Bishop, Michael W. CTR USJFCOM JFL:
> I think I've seen something like this before, but I haven't been able
> to find it in the archives. Here's what's going on. I have some SVG
> defined in <defs>. Elsewhere in the document, I have a <g> with the
> attribute "pointer-events" set to visible. Within this <g>, I have
> <use> elements that reference the SVG found in <defs>. The <use>
> elements have further attributes on them.
>
> I'm registering a DOM "mouse-down" listener on the <g> tag. Pointer
> events are being generated, but the event "target" is the SVG defined
> in <defs> and I can't access the unique attributes found on my <use>
> element.
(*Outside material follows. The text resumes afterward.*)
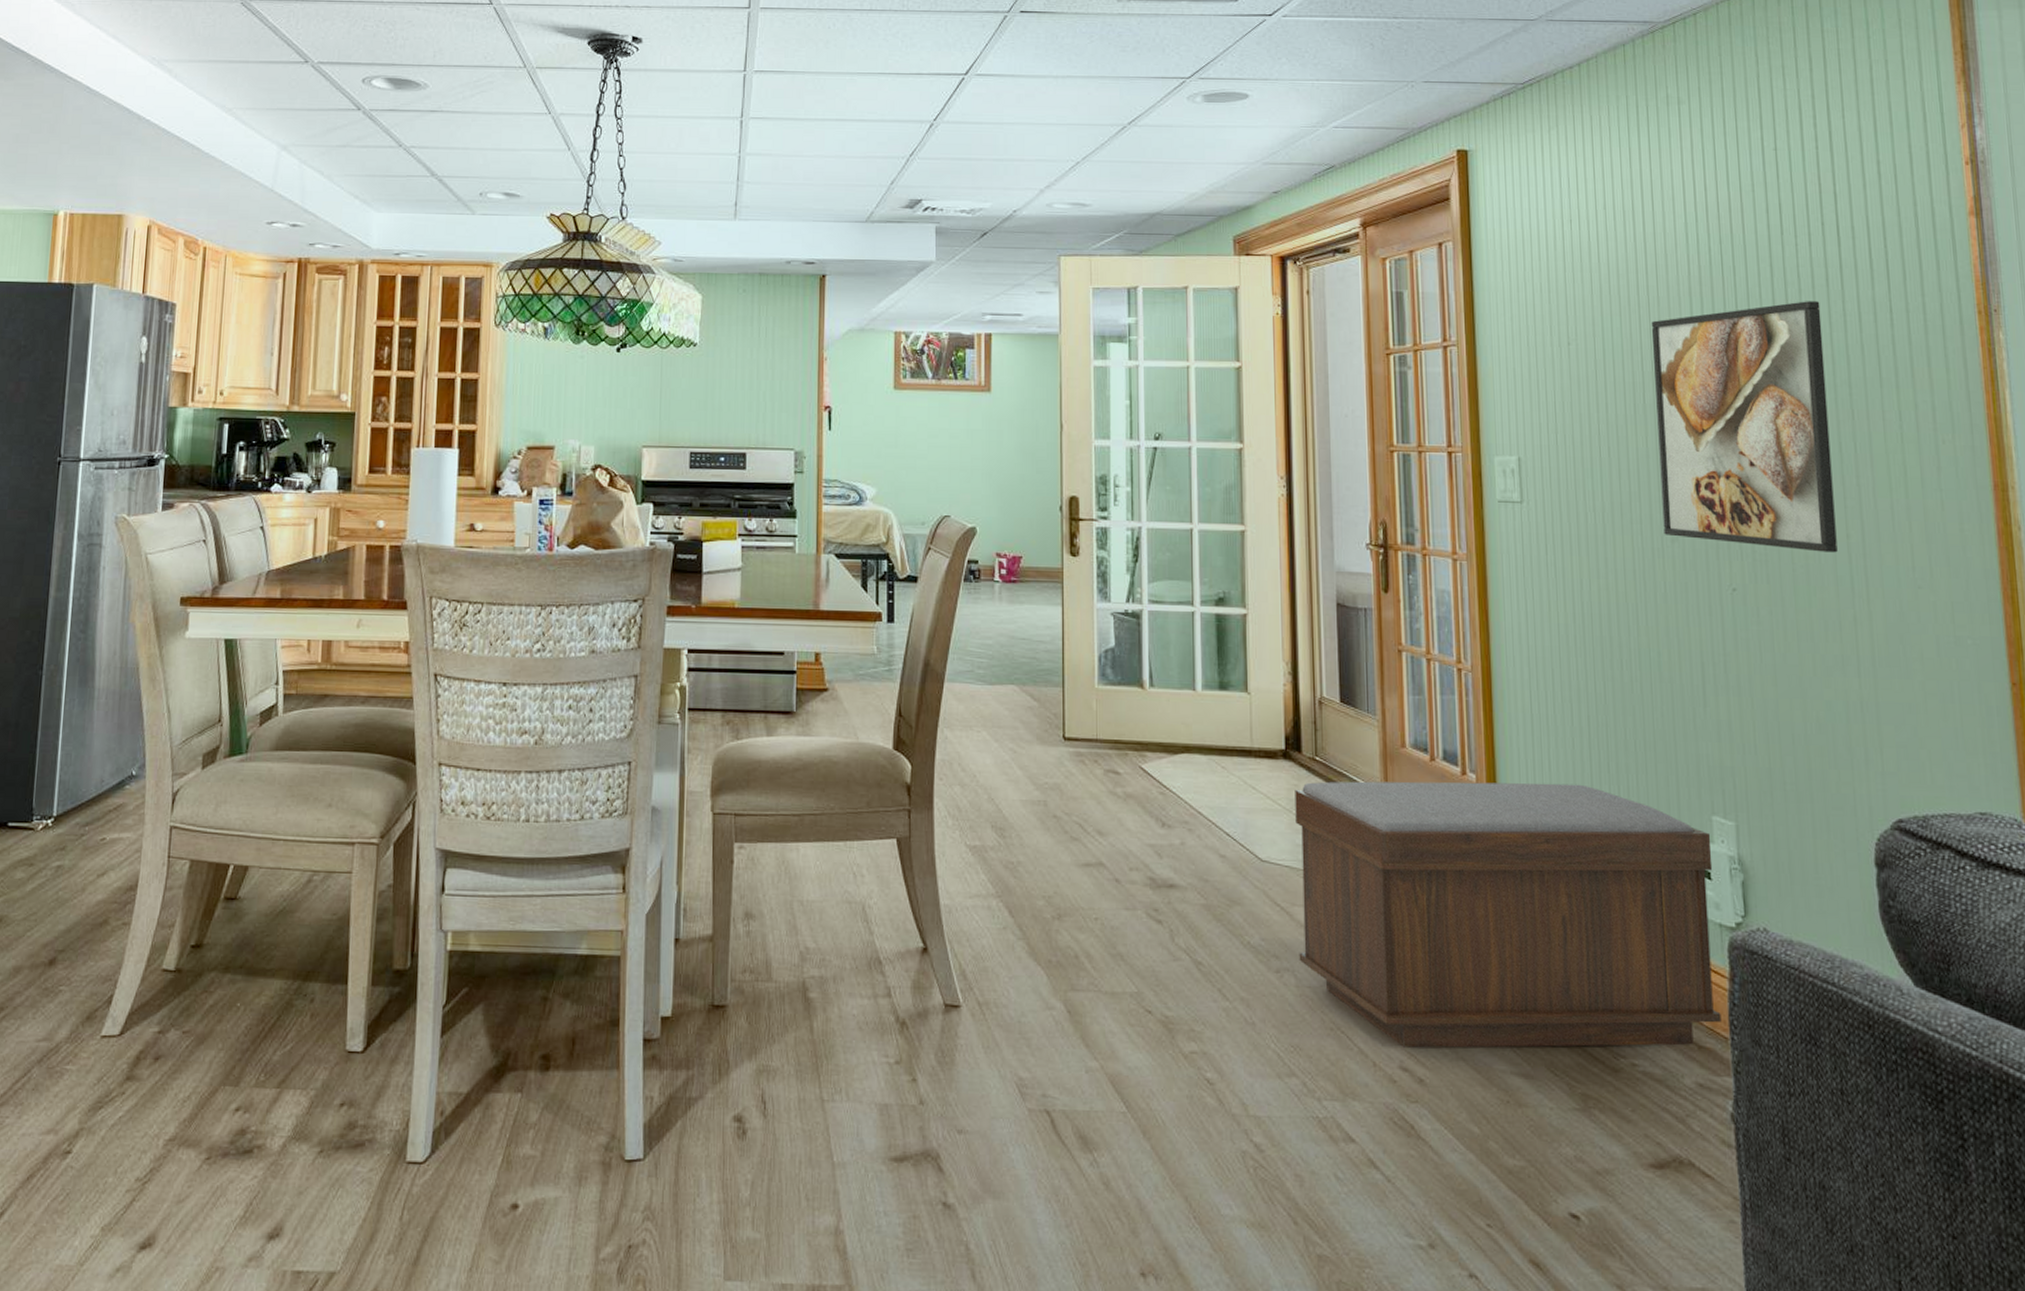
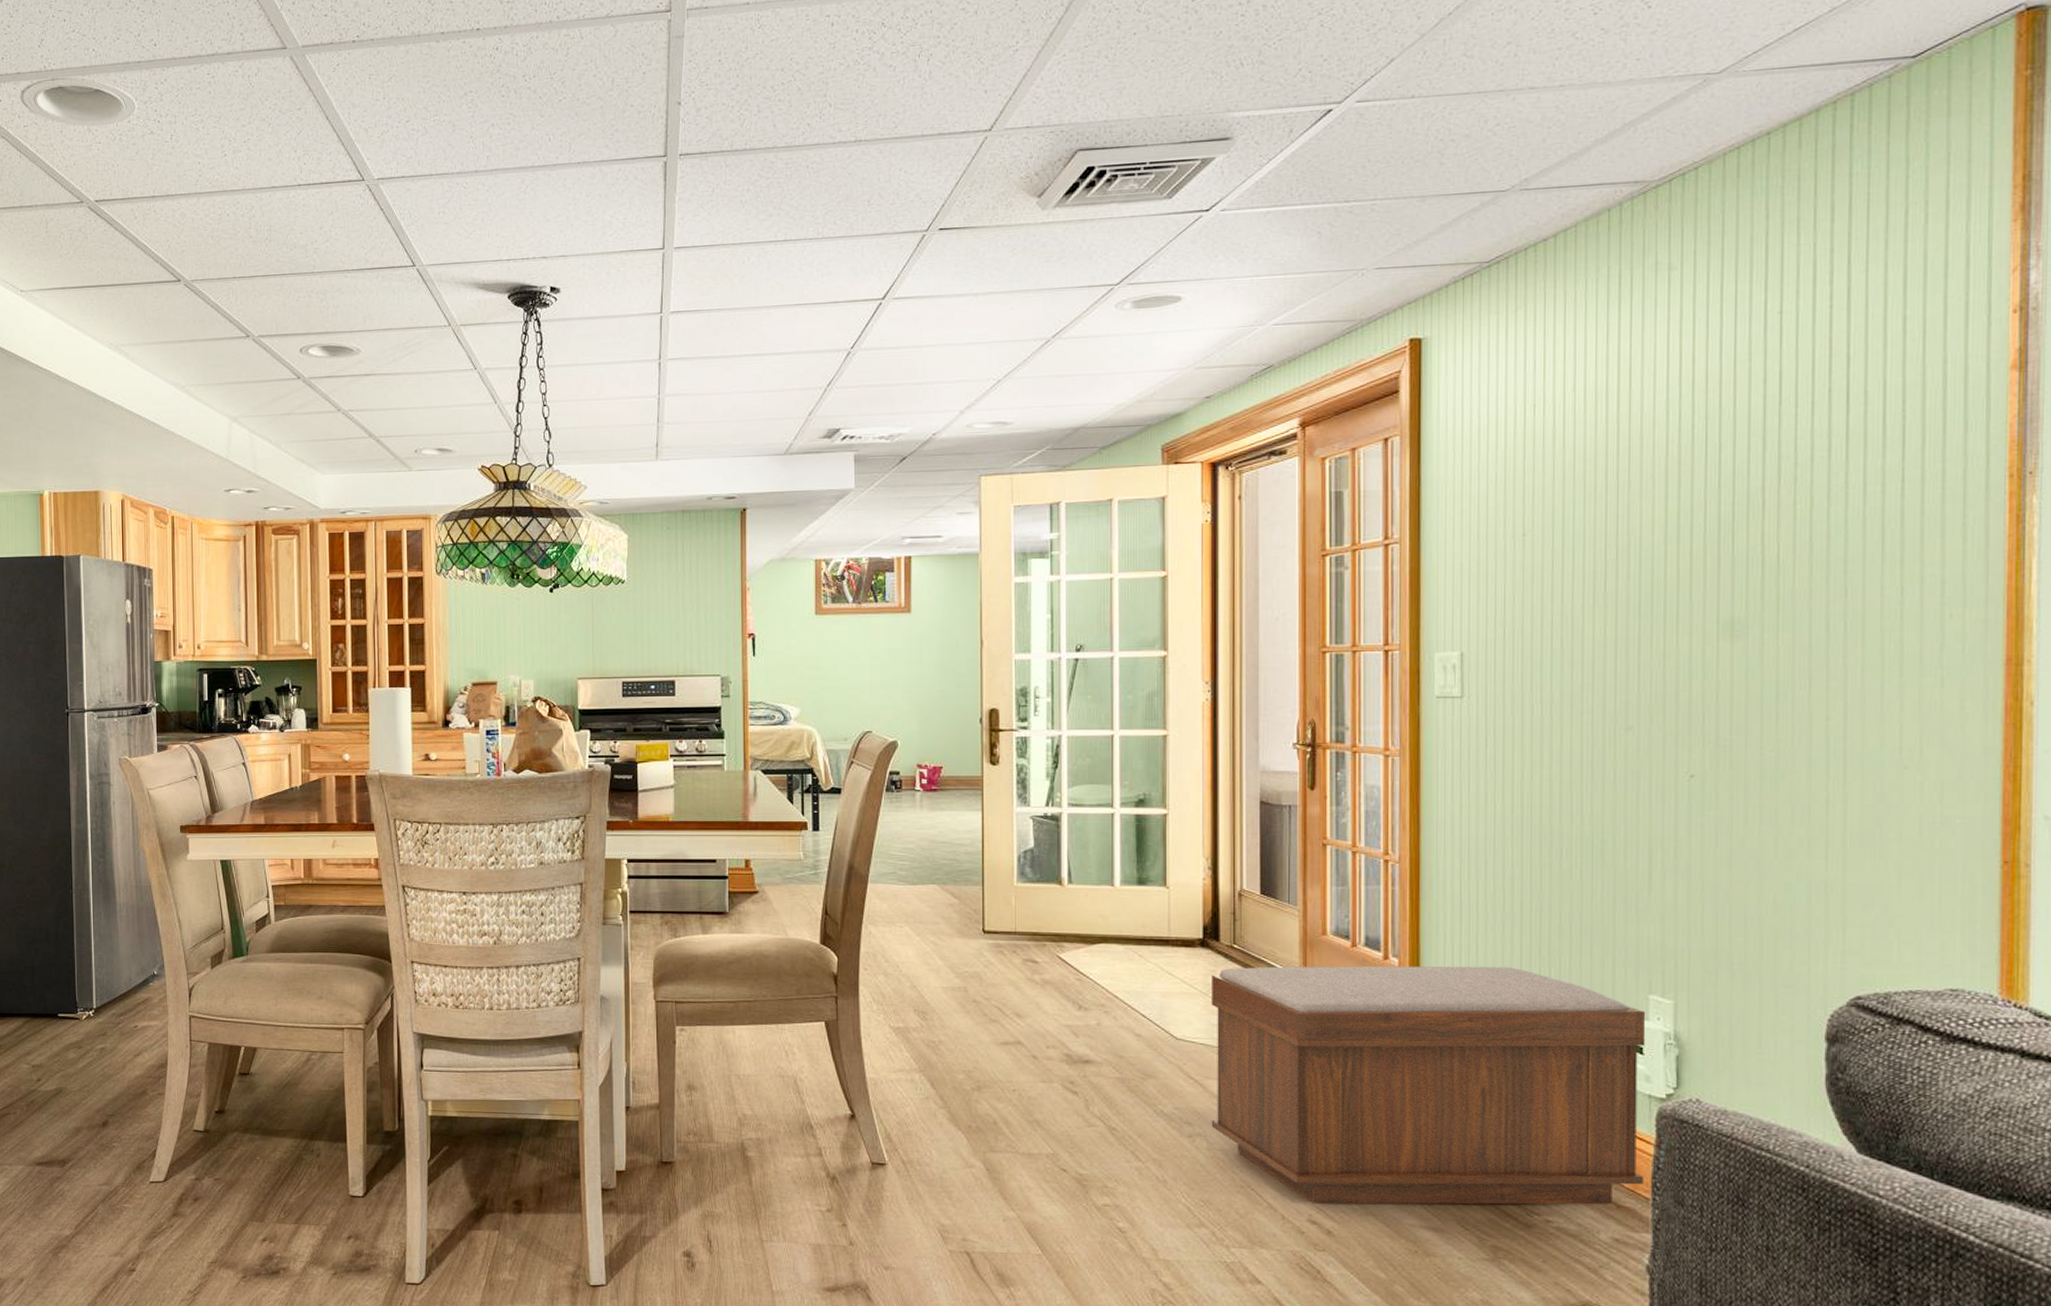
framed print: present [1651,301,1838,553] -> none [1617,475,1819,736]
Is there anyway to discover information about the <use>
> element instead of the SVG it "uses"?
>
> <defs>
> <circle id="circle" ... />
> </defs>
>
> <g pointer-events="visible">
> <use xlink:href="#circle" id="12345"/>
> </g>
>
> I want to discover the "id" attribute on the <use> element, but I'm
> getting the <circle> as the event target.
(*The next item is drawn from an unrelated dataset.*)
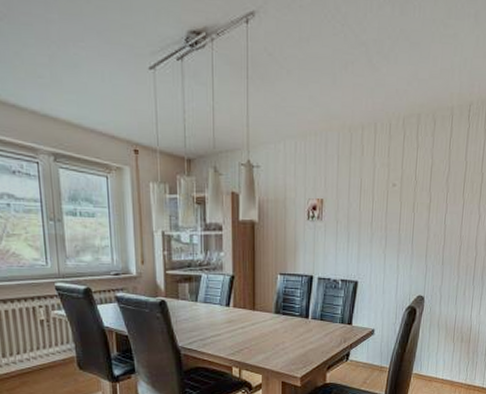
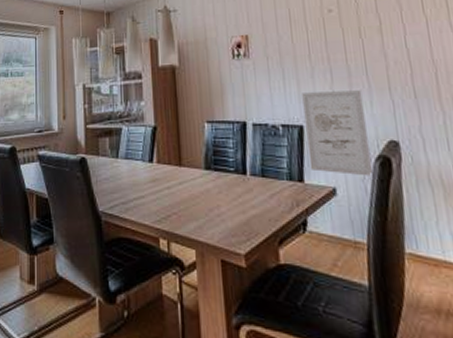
wall art: none [358,254,406,321] -> present [302,90,372,176]

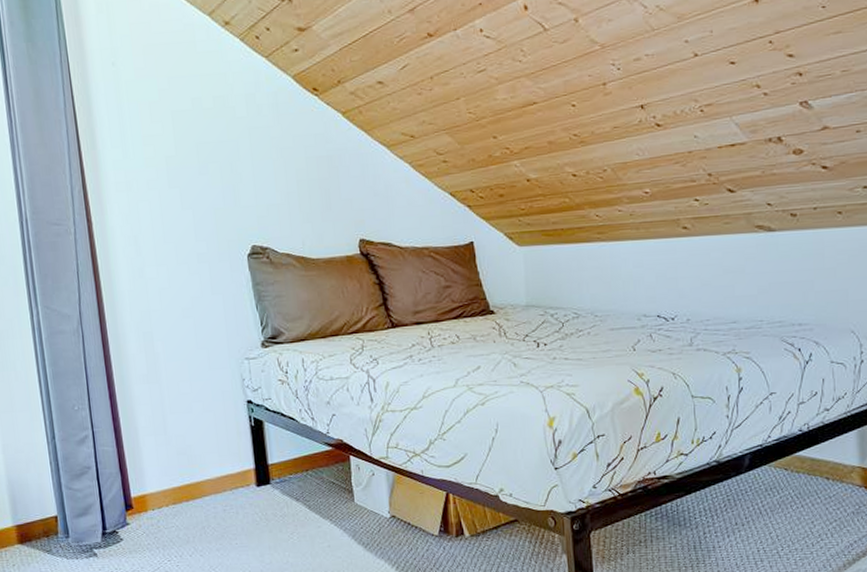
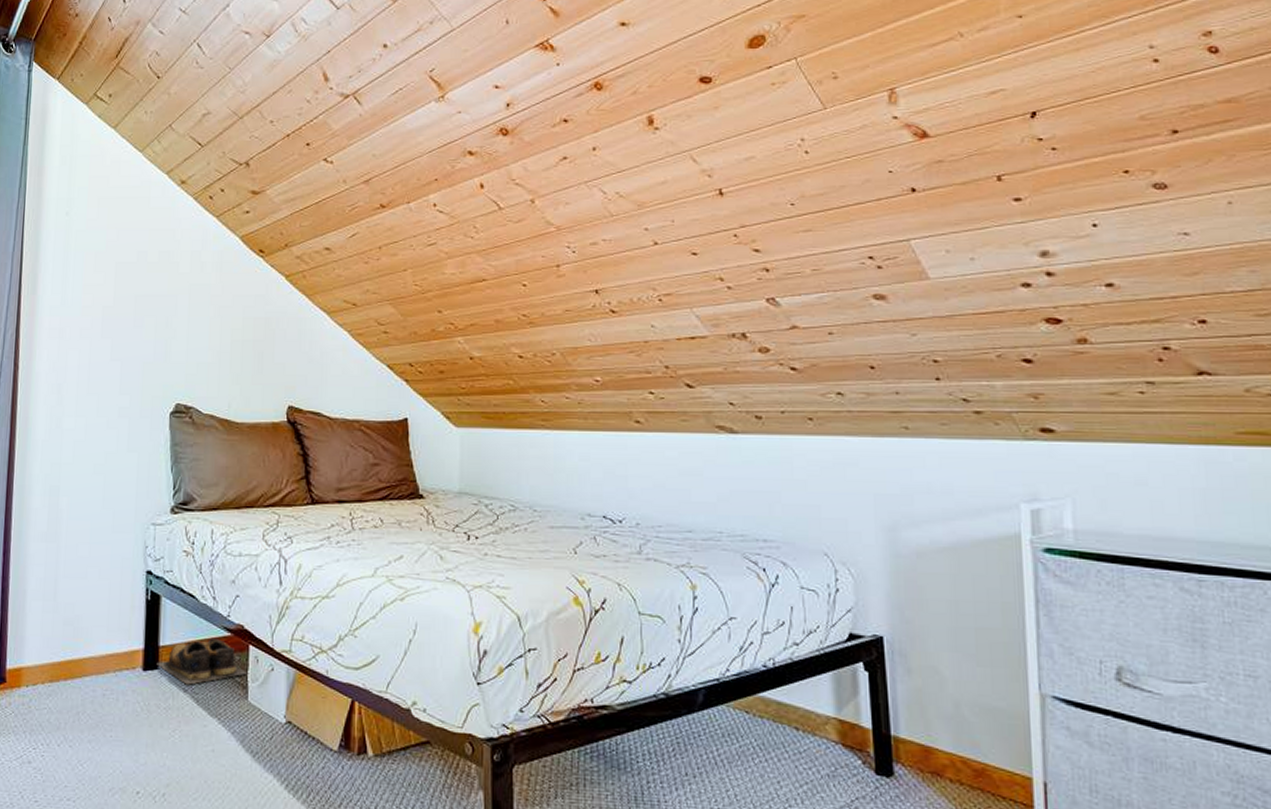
shoes: none [268,452,352,495] -> present [157,637,248,685]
So according to the spec, event flow should go like this:
SVGGElement CAPTURING
SVGUseElement CAPTURING
SVGElementInstance corresponding to the <circle> AT_TARGET
SVGUseElement BUBBLING
SVGGElement BUBBLING
Batik doesn’t implement the SVGElementInstance stuff; what it actually
does is actually close the <use>d content into a hidden tree and
dispatches events to those. So the <circle> that the event is
dispatched to in the AT_TARGET phase is actually a copy of the <circle>
element from your document.
Per spec, if you wanted to find out which <use> element you’re in, you’d
do:
event.target.correspondingUseElement
since event.target would be the SVGElementInstance object. But that
won’t work at the moment. Batik creates a fake DOM node to be the root
of the cloned shadow tree, and it has a pointer to the <use> element
that it’s the root of the shadow tree for. So you can do this:
var n = event.target;
while (n.parentNode) {
n = n.parentNode;
}
// here, n will be an org.apache.batik.dom.svg.SVGOMUseShadowRoot
n = n.getCSSParentNode();
// now n will be the <use> element
This is non-standard of course, but it should suffice until the proper
element instance tree is implemented.